- _Task details_:
Among the records, which lines include "Tonspur"? List them.

- _Data extracted from a collection_:
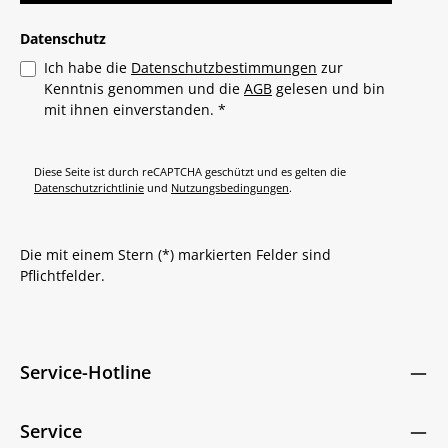
Datenschutz
Ich habe die
Datenschutzbestimmungen
zur
Kenntnis genommen und die
AGB
gelesen und bin
mit ihnen einverstanden.
*
Diese Seite ist durch reCAPTCHA geschützt und es gelten die
Datenschutzrichtlinie
und
Nutzungsbedingungen
.
Die mit einem Stern (*) markierten Felder sind
Pflichtfelder.
Service-Hotline
Service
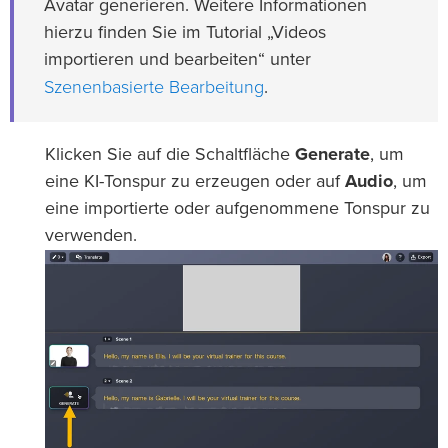
Avatar generieren. Weitere Informationen
hierzu finden Sie im Tutorial „Videos
importieren und bearbeiten“ unter
Szenenbasierte Bearbeitung
.
Klicken Sie auf die Schaltfläche
Generate
, um
eine KI-Tonspur zu erzeugen oder auf
Audio
, um
eine importierte oder aufgenommene Tonspur zu
verwenden.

- _Solution to the exercise_:
eine KI-Tonspur zu erzeugen oder auf
eine importierte oder aufgenommene Tonspur zu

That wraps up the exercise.